The Power of Architecture: Deep Dive into Transformer Architectures for Long-Term Time Series Forecasting
This is the official repository for the paper:
The Power of Architecture: Deep Dive into Transformer Architectures for Long-Term Time Series Forecasting
Lefei Shen, Mouxiang Chen, Han Fu, Xiaoxue Ren, Xiaoyun Joy Wang, Jianling Sun, Zhuo Li, Chenghao Liu
arXiv:2507.13043 [cs.LG], 2025
📄 Read on arXiv
In this work, we conduct a systematic study on Transformer architectures for Long-Term Time Series Forecasting (LTSF). By proposing a novel taxonomy that disentangles architectural components from task-specific designs, we analyze key factors such as attention mechanisms, forecasting paradigms, aggregation strategies, and normalization layers. Our findings reveal that:
- Bi-directional attention with joint-attention performs best.

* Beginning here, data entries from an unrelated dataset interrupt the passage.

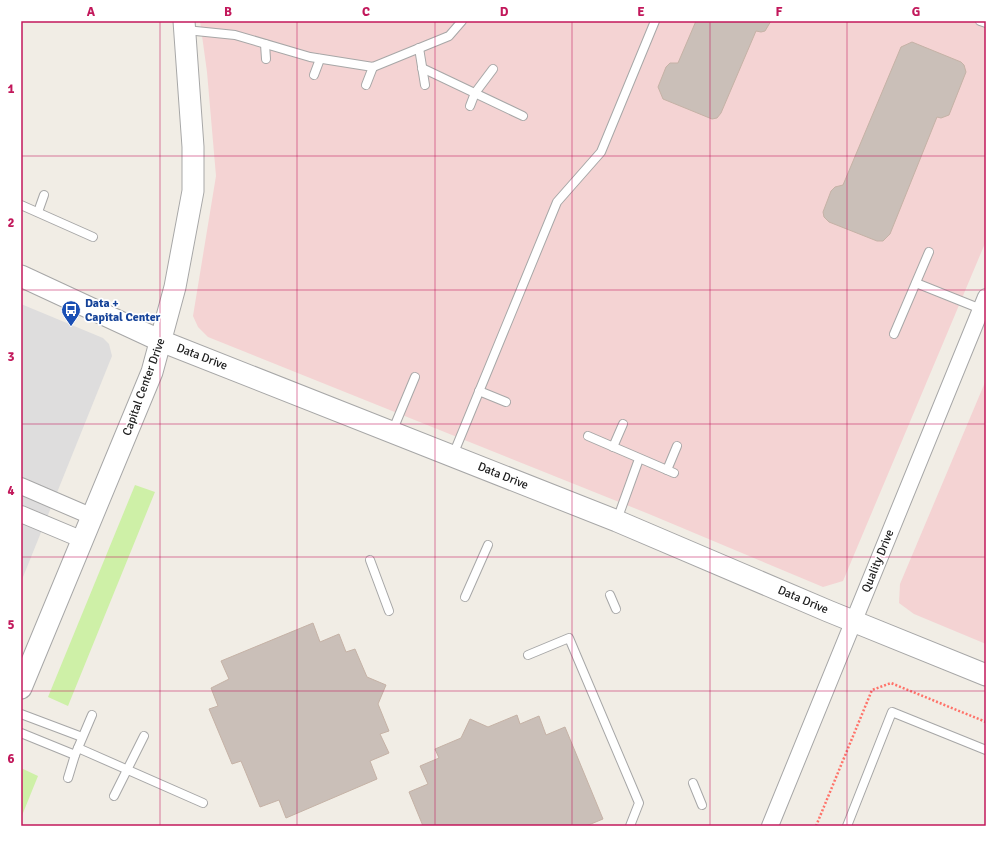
<svg xmlns="http://www.w3.org/2000/svg" width="1007" height="847" font-family="Signika,sans-serif">
	<style>
		.residential { fill: #dedddd }
		.commercial { fill: #f4d3d3 }
		.grass { fill: #cef0a7 }
		.building { fill: #cabfb8; stroke: #c5b2a6 }
		.lines { fill: none; stroke-linecap: round; stroke-linejoin: round }
		.service-casing { stroke: #a7a7a7; stroke-width: 10 }
		.minor-casing { stroke: #a7a7a7; stroke-width: 18 }
		.tertiary-casing { stroke: #a7a7a7; stroke-width: 23 }
		.path { stroke: #ff7269; stroke-width: 2.5; stroke-dasharray: 2 2; stroke-linecap: butt }
		.service { stroke: #fff; stroke-width: 8 }
		.minor { stroke: #fff; stroke-width: 16 }
		.tertiary { stroke: #fff; stroke-width: 21 }
		.grid { fill: none; stroke: #c2185b; stroke-width: 1; stroke-opacity: 0.55 }
		.labels { text-anchor: middle; dominant-baseline: central; stroke-width: 3.5; stroke-linejoin: round; paint-order: stroke }
		.transit-label { font-size: 12px; font-weight: bold; fill: #164399; stroke: #fff; text-anchor: start }
		.street-label { font-size: 12px; fill: #202020; stroke: #fff }
		.neatline { fill: none; stroke: #c2185b; stroke-width: 1.5 }
		.grid-label { font-size: 13px; text-anchor: middle; font-weight: bold; fill: #c2185b }
	</style>
	<rect width="100%" height="100%" fill="#f1ede5"/>
	<polygon class="residential" points="21,304 103,338 109,344 112,356 21,582"/>
	<g class="commercial">
		<polygon points="200,21 986,21 986,241 843,581 823,587 649,514 208,337 198,327 193,316 216,176 207,72"/>
		<polygon points="986,380 986,644 914,614 899,603 900,584"/>
	</g>
	<g class="grass">
		<polygon points="135,485 155,492 68,706 48,697"/>
		<polygon points="21,768 38,776 21,818"/>
	</g>
	<g class="building">
		<polygon points="696,21 771,21 765,31 761,32 756,31 721,113 717,118 712,119 663,99 658,87 666,67 670,63 678,63"/>
		<polygon points="912,42 961,62 964,65 966,72 949,115 941,118 937,117 890,234 883,241 877,241 829,222 824,217 823,212 831,191 835,187 843,185 901,47"/>
		<polygon points="313,623 320,642 339,634 346,652 355,649 367,677 386,685 378,704 389,731 380,734 389,753 370,761 377,779 286,818 279,800 260,807 241,761 232,764 209,709 218,706 211,688 229,679 221,661"/>
		<polygon points="517,715 520,724 539,716 546,735 565,727 603,819 586,826 423,826 409,792 428,784 420,766 439,758 435,749 461,738 470,719 488,727"/>
	</g>
	<g class="lines">
		<g class="service-casing">
			<g id="service">
				<polyline points="980,21 986,23"/>
				<polyline points="186,30 235,35 310,57 373,67 449,36 462,21"/>
				<polyline points="265,44 266,59"/>
				<polyline points="419,48 425,85"/>
				<polyline points="422,68 523,116"/>
				<polyline points="314,75 320,59"/>
				<polyline points="366,85 373,67"/>
				<polyline points="470,106 475,93 493,69"/>
				<polyline points="21,205 93,237"/>
				<polyline points="38,212 44,195"/>
				<polyline points="916,283 981,309"/>
				<polyline points="894,334 929,252"/>
				<polyline points="479,391 506,402"/>
				<polyline points="392,432 415,377"/>
				<polyline points="588,436 674,473"/>
				<polyline points="613,447 623,424"/>
				<polyline points="453,455 557,202 601,152 655,21"/>
				<polyline points="667,470 677,446"/>
				<polyline points="617,520 639,459"/>
				<polyline points="370,560 389,611"/>
				<polyline points="610,595 616,609"/>
				<polyline points="465,597 488,545"/>
				<polyline points="528,655 569,638 639,803 630,826"/>
				<polyline points="21,714 82,737"/>
				<polyline points="21,733 75,755"/>
				<polyline points="78,748 203,803"/>
				<polyline points="68,778 75,755 92,715"/>
				<polyline points="693,783 702,805"/>
				<polyline points="114,796 144,736"/>
				<polyline points="847,826 892,712 986,750"/>
			</g>
		</g>
		<g class="minor-casing">
			<g id="minor">
				<polyline points="21,486 93,517"/>
				<polyline points="21,514 83,540"/>
				<polyline points="770,826 986,297"/>
			</g>
		</g>
		<g class="tertiary-casing">
			<g id="tertiary">
				<polyline points="21,276 161,341 617,521 828,611 986,675"/>
				<polyline points="21,688 152,372 175,287 193,191 193,147 184,21"/>
			</g>
		</g>
		<polyline class="path" points="816,826 872,690 891,683 986,722"/>
		<use href="#service" class="service"/>
		<use href="#minor" class="minor"/>
		<use href="#tertiary" class="tertiary"/>
	</g>
	<path class="grid" d="M160,21V826M297,21V826M435,21V826M572,21V826M710,21V826M847,21V826M21,156H986M21,290H986M21,424H986M21,557H986M21,691H986"/>
	<defs>
		<g id="bus-pin" transform="scale(1)"><path d="M0 17L-7.5 6A9.5 9.5 0 1 1 7.5 6Z" fill="#1a4fb4" stroke="#fff"/><path d="M-5-6H5V4H4V6H2V4H-2V6H-4V4H-5ZM-3.5-4V0h7V-4ZM-3.5 1.2v1.5H-2V1.2ZM2 1.2v1.5H3.5V1.2Z" fill="#fff"/></g>
	</defs>
	<g fill-rule="evenodd">
		<use href="#bus-pin" x="71" y="310"/>
	</g>
	<g class="labels">
		<g class="transit-label">
			<text x="85" y="303">Data +<tspan x="85" dy="14">Capital Center</tspan></text>
		</g>
		<g class="street-label">
			<text transform="translate(202 357) rotate(21)">Data Drive</text>
			<text transform="translate(144 387) rotate(-70)">Capital Center Drive</text>
			<text transform="translate(503 476) rotate(22)">Data Drive</text>
			<text transform="translate(878 561) rotate(-68)">Quality Drive</text>
			<text transform="translate(803 600) rotate(23)">Data Drive</text>
		</g>
	</g>
	<rect width="1007" height="847" fill="none" stroke="#ffffff" stroke-width="44"/>
	<rect x="22" y="22" width="963" height="803" class="neatline"/>
	<g class="grid-label">
		<text x="91" y="16">A</text>
		<text x="228" y="16">B</text>
		<text x="366" y="16">C</text>
		<text x="504" y="16">D</text>
		<text x="641" y="16">E</text>
		<text x="779" y="16">F</text>
		<text x="916" y="16">G</text>
		<text x="11" y="93">1</text>
		<text x="11" y="227">2</text>
		<text x="11" y="361">3</text>
		<text x="11" y="495">4</text>
		<text x="11" y="629">5</text>
		<text x="11" y="763">6</text>
	</g>
</svg>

- Complete forecasting aggregation across look-back and forecasting windows improves accuracy.
- Direct-mapping paradigm outperforms autoregressive modeling.
- BatchNorm performs better for time series with more anomalies, while LayerNorm excels for more stationary time series.

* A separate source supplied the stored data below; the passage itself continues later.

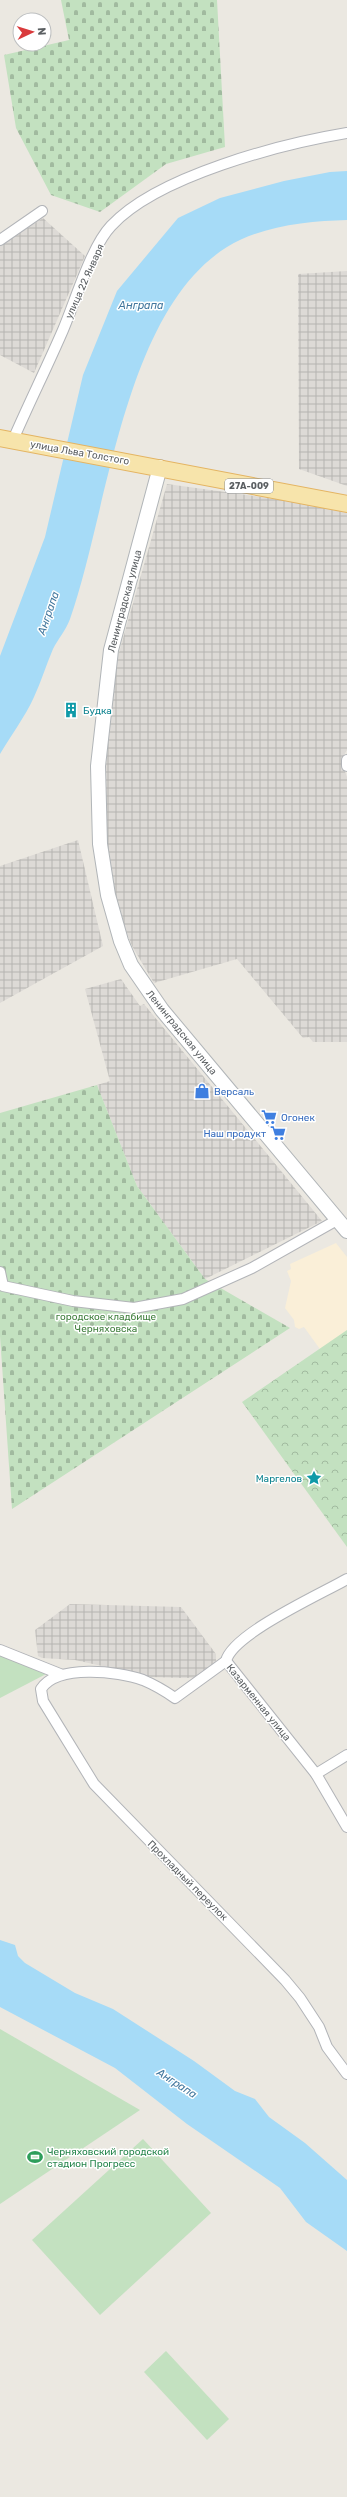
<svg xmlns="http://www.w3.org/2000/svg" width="347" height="2497" font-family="Rubik,sans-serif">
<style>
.commercial{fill:#faefd8}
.industrial{fill:url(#industrial-grid)}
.forest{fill:url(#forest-crowns)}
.cemetery{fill:url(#cemetery-stones)}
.park{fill:#c3e1c0}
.water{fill:#a6dbf7}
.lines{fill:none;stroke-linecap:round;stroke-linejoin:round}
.street-casing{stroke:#b2b4b8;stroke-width:12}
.secondary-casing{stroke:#b1b5b8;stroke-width:16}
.primary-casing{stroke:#e4b462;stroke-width:18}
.street{stroke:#fff;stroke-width:10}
.secondary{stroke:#fff;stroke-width:14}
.primary{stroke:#f7e4ab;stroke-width:16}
.labels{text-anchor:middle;stroke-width:3;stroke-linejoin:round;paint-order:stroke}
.shield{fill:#fff;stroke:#8c8e90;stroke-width:1}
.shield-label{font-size:9px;font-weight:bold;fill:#5a5e61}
.street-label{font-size:10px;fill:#5a5e61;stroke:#fff}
.culture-label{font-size:10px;fill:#0d838f;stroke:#fff;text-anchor:start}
.shop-label{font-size:10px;fill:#366cbe;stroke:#fff;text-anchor:start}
.park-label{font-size:10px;fill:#3e7e3b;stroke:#fff}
.leisure-label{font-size:10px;fill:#27864d;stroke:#fff;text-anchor:start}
.water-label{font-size:11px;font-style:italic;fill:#43789e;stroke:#fff}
</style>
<defs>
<pattern id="industrial-grid" width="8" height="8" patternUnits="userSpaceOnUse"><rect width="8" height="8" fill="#dddad6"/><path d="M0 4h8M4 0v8" fill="none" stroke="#b6b4b1"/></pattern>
<pattern id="forest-crowns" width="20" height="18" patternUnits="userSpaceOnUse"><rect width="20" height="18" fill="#c3e1c0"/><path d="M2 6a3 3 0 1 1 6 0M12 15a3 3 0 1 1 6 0" fill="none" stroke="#a1ba9f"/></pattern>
<pattern id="cemetery-stones" width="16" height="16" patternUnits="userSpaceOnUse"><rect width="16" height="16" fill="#c3e1c0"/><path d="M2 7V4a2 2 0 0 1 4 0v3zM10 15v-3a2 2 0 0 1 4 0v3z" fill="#a1ba9f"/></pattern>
</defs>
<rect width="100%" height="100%" fill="#ebe8e1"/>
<path class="commercial" d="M336 1243 347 1257V1331L322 1352 304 1327 299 1329 295 1327 294 1320 285 1308 291 1281 287 1271 291 1269 290 1264Z"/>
<g class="industrial">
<path d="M43 218 85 256 34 373 0 355V246Z"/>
<path d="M347 271V486L299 469 298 274Z"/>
<path d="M167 484 347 509V750L341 760 347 777V1042H313L309 1037 303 1038 237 959 154 983 132 946 114 900 105 830V775L116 663Z"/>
<path d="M78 840 103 946 0 1003V866Z"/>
<path d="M121 979 140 1006 144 1004 322 1221 205 1279 137 1186 97 1085 110 1081 85 989Z"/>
<path d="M70 1604 181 1607 216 1654V1663L194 1678H179L151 1677 75 1660 42 1658 38 1656 35 1630Z"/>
</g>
<path class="forest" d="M347 1330V1547L242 1402Z"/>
<g class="cemetery">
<path d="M61 0H217L225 147 166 164 100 212 51 195 16 128 4 55 69 40Z"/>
<path d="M97 1085 137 1186 205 1279 290 1328 12 1509 0 1336V1113Z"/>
</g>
<g class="park">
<path d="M0 1653 50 1672 0 1698Z"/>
<path d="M0 2029 140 2110 0 2204Z"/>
<path d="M143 2139 211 2213 100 2315 32 2240Z"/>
<path d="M166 2351 229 2419 207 2440 144 2372Z"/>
</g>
<g class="water">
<path d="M347 171V220C308 221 261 226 227 247 123 312 108 512 70 619 66 630 58 639 53 649 46 665 41 682 34 697 25 717 11 735 0 754V656L45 537 83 375 117 291 178 218 220 198 284 181 330 172Z"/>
<path d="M0 1940 15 1945 18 1956 25 1963 75 1993 113 2009 194 2061 235 2091 255 2099 269 2117 305 2143 347 2180V2251L306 2222 280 2188 187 2124 115 2068 0 2007Z"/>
</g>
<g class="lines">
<defs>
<g id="street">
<path d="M0 240 42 211"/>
<path d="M13 440C29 403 47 367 63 330 75 302 91 247 111 226 157 176 281 144 347 133"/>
<path d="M347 760V766"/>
<path d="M0 1272 3 1286 73 1301 134 1308 183 1299 252 1268 337 1220"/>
<path d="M0 1650 60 1674"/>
<path d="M226 1661 175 1698C165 1691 155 1685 143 1680 118 1671 57 1664 41 1689L43 1701 94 1784 285 1980 300 1998 319 2027 327 2047 347 2074"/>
<path d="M226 1661 316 1774 347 1827"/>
<path d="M226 1661C232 1634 321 1594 347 1579"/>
<path d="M316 1774 347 1755"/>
</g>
<path id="secondary" d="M160 467 111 650 98 766 100 844 108 895 121 941 131 965 162 1010 347 1231"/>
<path id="primary" d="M0 438 347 504"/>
</defs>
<use href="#street" class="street-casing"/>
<use href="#secondary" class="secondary-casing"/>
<use href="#primary" class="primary-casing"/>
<use href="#street" class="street"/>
<use href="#secondary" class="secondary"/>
<use href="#primary" class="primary"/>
</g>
<defs>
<symbol id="building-bare" viewBox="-9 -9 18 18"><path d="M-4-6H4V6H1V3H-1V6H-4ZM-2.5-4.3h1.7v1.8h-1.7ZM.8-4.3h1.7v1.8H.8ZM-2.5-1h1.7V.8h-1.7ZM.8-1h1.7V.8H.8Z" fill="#0f9aa8" stroke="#fff" stroke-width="2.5" paint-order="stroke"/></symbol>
<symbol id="shop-bare" viewBox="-9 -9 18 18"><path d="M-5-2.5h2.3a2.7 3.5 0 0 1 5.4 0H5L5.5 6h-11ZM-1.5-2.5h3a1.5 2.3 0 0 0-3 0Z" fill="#3f7fe0" stroke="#fff" stroke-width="2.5" paint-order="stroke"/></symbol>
<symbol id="supermarket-bare" viewBox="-9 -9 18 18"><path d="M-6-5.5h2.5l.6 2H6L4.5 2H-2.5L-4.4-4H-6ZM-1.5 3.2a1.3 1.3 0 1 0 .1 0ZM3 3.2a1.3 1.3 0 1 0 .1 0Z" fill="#3f7fe0" stroke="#fff" stroke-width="2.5" paint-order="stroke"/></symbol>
<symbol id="sight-bare" viewBox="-9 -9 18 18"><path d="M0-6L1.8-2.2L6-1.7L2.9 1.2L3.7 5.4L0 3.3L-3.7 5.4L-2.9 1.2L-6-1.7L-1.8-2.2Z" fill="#0f9aa8" stroke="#fff" stroke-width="2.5" paint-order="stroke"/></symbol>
<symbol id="stadium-bare" viewBox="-9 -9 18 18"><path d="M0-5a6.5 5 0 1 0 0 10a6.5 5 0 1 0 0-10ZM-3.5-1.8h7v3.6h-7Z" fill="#2e9e5b" stroke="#fff" stroke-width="2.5" paint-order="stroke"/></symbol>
</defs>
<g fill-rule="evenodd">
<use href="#building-bare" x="60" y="699" width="22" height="22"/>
<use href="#shop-bare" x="191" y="1080" width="22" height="22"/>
<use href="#supermarket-bare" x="258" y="1106" width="22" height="22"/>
<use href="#supermarket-bare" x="267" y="1122" width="22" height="22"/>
<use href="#sight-bare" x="303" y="1467" width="22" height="22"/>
<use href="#stadium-bare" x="24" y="2146" width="22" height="22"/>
</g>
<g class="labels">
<rect class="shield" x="225" y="479" width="48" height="14" rx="3"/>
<g class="shield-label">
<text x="249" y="489">27А-009</text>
</g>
<g class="street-label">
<text transform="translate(84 281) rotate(-66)" y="4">улица 22 Января</text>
<text transform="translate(80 452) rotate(10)" y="4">улица Льва Толстого</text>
<text transform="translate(124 601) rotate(-75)" y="4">Ленинградская улица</text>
<text transform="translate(182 1032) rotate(51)" y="4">Ленинградская улица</text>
<text transform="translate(259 1702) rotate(51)" y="4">Казарменная улица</text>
<text transform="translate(188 1880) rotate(45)" y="4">Прохладный переулок</text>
</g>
<g class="culture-label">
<text x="83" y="714">Будка</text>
<text x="302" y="1482" text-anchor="end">Маргелов</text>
</g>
<g class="shop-label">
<text x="214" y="1095">Версаль</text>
<text x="281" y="1121">Огонек</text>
<text x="266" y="1137" text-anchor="end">Наш продукт</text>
</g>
<g class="park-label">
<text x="106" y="1320">городское кладбище<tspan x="106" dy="12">Черняховска</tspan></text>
</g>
<g class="leisure-label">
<text x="47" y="2155">Черняховский городской<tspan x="47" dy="12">стадион Прогресс</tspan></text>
</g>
<g class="water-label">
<text x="141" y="309">Анграпа</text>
<text transform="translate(48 613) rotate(-71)" y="4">Анграпа</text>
<text transform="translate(177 2083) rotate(33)" y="4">Анграпа</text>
</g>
</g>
<g transform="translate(32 32) rotate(86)"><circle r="19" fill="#ffffff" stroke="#bdbfc0"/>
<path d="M0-3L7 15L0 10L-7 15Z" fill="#d93a3c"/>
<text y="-6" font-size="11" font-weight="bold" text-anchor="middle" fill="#5a5e61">N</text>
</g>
</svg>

- Above conclusions hold for both fixed and variable forecasting lengths.
Our unified framework with optimal architectural choices achieves consistent improvements over existing methods.
To run experiments on all datasets, follow these steps:
cd TSF_architecture/
bash scripts/all_models/etth1.sh
bash scripts/all_models/etth2.sh
# ...... repeat for other datasetsMenwhile, all scipts for all 8 datasets are provided in the ./scripts/all_models/ directory.
Note: You should use the "bash" command instead of the "sh" command in the Linux environment, otherwise errors may occur!